May 5, 2024
NY Assembly to finish session after passing abortion pill protections, noncompete bills

NY Assembly to finish session after passing abortion pill protections, noncompete bills

The New York State Assembly was set to finish up its work for the year on Wednesday, one day after approving legislation banning noncompete labor agreements and offering legal protection to New York doctors who provide abortion medication to out-of-state patients.

Taking up dozens of bills more than a week after the state Senate adjourned for the season, the Assembly has been pushing through a two-day special session since Tuesday morning. Assembly lawmakers returned to session shortly before 10:30 a.m. on Wednesday.

The Assembly is sorting through legislation already passed by the Senate.

Among the bills under review at the close of the legislative session were environmental measures: The Assembly passed a bill on Tuesday that would ban the discharge of nuclear waste water into the Hudson River from the decommissioned Indian Point power plant in Buchanan.

And Democrats hoped to pass the Planned Offshore Wind Transmission Act, a bill that would help clear the way for a controversial offshore wind power development south of Long Island. The measure was on a Wednesday committee hearing agenda, but it was not clear if it would pass.

The New York Assembly was in its final session day of the year Wednesday.

Legislation passed Tuesday could have far-reaching effects on New Yorkers, and touch people beyond the state’s borders.

The bill banning noncompete agreements statewide, passed over Republican opposition, could put New York at the forefront of protecting workers against contracts that opponents say can shackle employees and depress wages.

About 44% of employers statewide subject some workers to noncompete agreements, according to the Economic Policy Institute, a nonprofit.

“Noncompete agreements are bad for workers, bad for consumers and bad for the economy,” Sen. Sean Ryan, the Buffalo Democrat who sponsored the bill in the state Senate, said in a Tuesday statement.

In January, the Federal Trade Commission outlined a rule that would ban noncompete agreements nationally, but the ban is pending and only a handful of states have barred the contracts.

The abortion medication bill would likewise put New York at the forefront of a fast-shifting issue.

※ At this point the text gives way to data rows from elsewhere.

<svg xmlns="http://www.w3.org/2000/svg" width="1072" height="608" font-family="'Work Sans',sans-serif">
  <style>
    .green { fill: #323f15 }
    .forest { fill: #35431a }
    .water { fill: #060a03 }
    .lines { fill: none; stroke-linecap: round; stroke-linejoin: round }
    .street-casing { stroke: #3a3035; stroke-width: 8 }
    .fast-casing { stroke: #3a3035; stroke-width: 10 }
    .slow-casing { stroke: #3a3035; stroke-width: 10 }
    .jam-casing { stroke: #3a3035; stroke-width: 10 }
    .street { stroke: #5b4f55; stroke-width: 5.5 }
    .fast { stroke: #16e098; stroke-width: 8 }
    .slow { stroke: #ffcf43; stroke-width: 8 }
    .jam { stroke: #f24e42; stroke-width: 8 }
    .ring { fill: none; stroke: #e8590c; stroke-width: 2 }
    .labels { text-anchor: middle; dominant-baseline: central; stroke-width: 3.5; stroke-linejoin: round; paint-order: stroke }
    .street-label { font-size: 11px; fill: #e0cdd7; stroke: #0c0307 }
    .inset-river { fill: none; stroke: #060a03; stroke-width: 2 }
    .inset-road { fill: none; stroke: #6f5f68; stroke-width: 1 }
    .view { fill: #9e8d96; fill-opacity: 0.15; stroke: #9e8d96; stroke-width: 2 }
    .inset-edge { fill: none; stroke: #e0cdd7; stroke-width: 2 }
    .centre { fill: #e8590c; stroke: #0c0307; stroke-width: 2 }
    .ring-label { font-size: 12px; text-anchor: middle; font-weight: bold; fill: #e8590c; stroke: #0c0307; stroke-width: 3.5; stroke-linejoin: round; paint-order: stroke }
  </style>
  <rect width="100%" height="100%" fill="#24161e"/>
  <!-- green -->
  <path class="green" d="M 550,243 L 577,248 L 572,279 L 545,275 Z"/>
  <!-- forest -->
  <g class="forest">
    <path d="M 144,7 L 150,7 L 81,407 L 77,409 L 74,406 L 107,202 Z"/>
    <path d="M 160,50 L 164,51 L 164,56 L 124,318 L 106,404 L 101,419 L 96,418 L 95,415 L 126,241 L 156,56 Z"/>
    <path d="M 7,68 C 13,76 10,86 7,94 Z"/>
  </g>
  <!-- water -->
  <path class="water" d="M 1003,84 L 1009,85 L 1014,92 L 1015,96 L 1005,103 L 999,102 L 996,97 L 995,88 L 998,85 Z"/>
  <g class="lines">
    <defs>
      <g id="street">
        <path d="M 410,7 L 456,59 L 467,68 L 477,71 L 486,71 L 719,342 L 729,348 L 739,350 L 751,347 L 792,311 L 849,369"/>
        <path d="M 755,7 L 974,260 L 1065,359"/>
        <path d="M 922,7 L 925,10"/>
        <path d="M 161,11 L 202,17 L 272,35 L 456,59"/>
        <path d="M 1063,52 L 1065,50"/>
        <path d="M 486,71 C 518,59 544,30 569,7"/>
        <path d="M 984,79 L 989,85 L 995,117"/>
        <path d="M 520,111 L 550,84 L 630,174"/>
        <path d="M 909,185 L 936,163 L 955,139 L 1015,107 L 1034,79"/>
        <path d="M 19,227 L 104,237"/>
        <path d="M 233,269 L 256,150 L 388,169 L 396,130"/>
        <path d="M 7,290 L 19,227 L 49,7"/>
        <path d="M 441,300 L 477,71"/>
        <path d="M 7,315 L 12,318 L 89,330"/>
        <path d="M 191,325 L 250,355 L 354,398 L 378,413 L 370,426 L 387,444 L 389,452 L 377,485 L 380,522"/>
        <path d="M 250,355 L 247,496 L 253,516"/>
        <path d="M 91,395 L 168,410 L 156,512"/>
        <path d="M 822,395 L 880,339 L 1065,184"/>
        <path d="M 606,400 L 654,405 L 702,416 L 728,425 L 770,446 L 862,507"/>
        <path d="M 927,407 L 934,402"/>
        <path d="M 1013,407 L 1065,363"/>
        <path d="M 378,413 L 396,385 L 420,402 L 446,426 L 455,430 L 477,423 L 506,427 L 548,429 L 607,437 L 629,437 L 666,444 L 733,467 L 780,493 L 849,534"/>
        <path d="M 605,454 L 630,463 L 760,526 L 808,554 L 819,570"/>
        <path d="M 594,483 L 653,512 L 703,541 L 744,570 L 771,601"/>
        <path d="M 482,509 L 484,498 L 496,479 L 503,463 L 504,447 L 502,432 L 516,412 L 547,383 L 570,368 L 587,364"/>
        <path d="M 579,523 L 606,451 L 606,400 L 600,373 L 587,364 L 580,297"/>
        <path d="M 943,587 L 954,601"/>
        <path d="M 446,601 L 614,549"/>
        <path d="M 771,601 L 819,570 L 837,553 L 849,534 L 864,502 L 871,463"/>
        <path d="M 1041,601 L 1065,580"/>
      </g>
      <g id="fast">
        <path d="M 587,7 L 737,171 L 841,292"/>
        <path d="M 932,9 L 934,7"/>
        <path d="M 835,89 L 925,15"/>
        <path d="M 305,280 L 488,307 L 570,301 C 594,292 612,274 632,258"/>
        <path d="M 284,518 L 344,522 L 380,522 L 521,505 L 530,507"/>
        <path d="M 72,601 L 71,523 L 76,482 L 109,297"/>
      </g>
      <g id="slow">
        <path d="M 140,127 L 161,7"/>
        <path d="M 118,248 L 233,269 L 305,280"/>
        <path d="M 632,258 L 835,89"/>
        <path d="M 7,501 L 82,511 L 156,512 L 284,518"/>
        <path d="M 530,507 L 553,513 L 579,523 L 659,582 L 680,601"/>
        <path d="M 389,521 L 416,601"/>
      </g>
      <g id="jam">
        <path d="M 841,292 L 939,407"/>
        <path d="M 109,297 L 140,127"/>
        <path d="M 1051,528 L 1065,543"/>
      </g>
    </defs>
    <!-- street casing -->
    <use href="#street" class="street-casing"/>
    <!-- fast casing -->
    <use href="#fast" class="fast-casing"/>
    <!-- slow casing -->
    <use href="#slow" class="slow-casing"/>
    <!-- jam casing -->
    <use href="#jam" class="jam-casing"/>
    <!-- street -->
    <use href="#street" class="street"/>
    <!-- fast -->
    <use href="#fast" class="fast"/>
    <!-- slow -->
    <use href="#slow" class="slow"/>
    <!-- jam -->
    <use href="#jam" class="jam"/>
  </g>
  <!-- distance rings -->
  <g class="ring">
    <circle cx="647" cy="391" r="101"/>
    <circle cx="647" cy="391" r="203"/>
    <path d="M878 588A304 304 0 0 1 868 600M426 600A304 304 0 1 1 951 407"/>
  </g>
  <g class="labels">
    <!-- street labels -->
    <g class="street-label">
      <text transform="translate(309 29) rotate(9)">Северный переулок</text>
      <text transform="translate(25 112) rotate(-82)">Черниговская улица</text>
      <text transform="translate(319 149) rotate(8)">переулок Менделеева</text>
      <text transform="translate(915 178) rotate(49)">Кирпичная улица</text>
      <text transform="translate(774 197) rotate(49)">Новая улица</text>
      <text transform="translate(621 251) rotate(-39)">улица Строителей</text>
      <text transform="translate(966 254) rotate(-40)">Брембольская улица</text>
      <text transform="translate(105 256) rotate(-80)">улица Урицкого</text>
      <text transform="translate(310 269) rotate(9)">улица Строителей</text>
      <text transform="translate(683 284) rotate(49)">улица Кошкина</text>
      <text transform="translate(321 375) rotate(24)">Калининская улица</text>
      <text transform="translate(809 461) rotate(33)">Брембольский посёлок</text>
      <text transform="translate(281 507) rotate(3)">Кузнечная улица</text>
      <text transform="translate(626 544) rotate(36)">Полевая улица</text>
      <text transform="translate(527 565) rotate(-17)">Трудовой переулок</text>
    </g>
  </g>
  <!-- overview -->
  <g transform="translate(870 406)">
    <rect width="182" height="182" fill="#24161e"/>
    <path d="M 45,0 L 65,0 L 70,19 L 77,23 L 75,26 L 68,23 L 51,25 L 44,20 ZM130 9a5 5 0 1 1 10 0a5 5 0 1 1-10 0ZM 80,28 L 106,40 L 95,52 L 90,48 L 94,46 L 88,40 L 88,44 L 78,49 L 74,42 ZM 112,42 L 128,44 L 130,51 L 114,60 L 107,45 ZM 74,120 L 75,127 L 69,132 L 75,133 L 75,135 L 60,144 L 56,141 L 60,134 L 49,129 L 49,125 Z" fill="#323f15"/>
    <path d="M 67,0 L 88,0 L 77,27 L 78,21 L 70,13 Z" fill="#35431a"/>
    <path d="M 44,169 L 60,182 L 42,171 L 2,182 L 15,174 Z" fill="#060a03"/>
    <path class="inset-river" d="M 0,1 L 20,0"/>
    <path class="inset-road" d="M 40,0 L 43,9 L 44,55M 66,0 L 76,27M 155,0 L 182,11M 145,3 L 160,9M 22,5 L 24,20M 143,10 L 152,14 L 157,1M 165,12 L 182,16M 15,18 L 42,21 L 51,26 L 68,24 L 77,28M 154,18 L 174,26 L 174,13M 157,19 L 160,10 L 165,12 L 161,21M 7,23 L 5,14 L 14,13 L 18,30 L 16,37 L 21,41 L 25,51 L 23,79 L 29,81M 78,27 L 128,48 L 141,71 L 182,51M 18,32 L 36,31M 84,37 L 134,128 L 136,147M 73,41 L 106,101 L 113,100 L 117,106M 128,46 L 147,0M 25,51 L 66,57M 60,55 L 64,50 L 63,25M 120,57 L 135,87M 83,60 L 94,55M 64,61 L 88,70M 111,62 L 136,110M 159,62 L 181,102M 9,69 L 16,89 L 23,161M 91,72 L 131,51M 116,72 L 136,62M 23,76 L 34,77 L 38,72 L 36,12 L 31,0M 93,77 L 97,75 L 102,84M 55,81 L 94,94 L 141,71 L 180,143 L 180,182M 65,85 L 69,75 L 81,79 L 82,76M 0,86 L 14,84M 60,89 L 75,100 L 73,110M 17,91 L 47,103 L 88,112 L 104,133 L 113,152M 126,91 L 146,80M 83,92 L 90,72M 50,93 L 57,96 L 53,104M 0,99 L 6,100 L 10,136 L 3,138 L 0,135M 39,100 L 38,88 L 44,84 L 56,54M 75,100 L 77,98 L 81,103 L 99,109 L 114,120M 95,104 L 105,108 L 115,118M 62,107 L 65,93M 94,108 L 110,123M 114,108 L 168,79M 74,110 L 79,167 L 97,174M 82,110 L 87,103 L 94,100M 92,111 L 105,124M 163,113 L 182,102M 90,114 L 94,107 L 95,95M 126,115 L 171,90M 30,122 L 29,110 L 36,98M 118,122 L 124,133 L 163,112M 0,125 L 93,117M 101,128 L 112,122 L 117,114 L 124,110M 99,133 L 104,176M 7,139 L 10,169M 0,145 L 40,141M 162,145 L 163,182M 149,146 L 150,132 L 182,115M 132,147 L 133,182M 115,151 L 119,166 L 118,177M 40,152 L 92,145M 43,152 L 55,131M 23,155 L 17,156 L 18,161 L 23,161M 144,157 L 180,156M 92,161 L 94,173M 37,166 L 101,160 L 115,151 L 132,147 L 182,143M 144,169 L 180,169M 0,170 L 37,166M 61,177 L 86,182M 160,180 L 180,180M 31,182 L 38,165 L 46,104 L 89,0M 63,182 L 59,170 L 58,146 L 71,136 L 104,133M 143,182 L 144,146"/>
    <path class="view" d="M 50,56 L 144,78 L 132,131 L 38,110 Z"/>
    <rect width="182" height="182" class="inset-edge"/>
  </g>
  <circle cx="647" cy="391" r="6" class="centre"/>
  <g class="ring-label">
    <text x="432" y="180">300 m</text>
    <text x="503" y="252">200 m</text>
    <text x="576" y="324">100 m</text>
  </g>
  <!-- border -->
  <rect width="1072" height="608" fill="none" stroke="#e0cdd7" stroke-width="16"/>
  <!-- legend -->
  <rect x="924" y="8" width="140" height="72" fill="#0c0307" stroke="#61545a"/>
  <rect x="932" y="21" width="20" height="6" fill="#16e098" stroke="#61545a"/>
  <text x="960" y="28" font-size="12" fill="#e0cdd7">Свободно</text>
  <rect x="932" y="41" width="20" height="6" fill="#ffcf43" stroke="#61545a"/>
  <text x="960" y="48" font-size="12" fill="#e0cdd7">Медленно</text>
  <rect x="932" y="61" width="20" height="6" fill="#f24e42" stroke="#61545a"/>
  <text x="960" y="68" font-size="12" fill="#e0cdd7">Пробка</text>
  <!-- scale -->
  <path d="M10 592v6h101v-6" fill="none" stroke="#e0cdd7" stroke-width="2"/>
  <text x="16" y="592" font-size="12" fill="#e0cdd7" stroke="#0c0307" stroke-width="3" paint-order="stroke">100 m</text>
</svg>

The legislation, passed in the Assembly by a 99 to 45 vote, would shield abortion providers who ship pills out of state — to places where abortion is outlawed — from prosecution by authorities outside of New York.

“As anti-choice extremists continue to roll back reproductive care across the country, New York remains a sanctuary state for access,” Assembly Speaker Carl Heastie, a Bronx Democrat, said in a statement.

“It is our moral obligation to help women across the country with their bodily autonomy by protecting New York doctors from litigation efforts from anti-choice extremists,” Heastie added.

Other Democratic-led states have pursued similar measures. A legal battle waged by challengers hoping to push a primary abortion medication, mifepristone, off the market has been winding its way through the federal courts.

And liberals, meanwhile, have been working to expand abortion access after the Supreme Court erased the half-century right to abortion a year ago.

About one in two abortions in the U.S. are carried out with medication.

Gov. Hochul, a Democrat, has been an outspoken supporter of abortion protections and has sought to position New York as a sanctuary for reproductive rights. She appears all but certain to sign the new pill legislation.

But the governor has broadly shied away from signaling whether she will approve or veto hundreds of bills headed to her desk.

“I’ll be looking at all bills very closely with my team and analyzing them and doing the right thing,” Hochul told reporters in Albany on Tuesday. “I have to read every single one.”

In New York City, street safety activists hoped lawmakers might use the special session to approve Sammy’s Law, a bill that would allow the city to set speed limits as low as 10 mph on some streets, and as low as 20 mph citywide.

The measure passed the Senate by a bipartisan 55-to-7 vote this month, but has faced outerborough opposition in the Assembly.

There did not appear to be signs Wednesday morning that the bill would get a green light this year.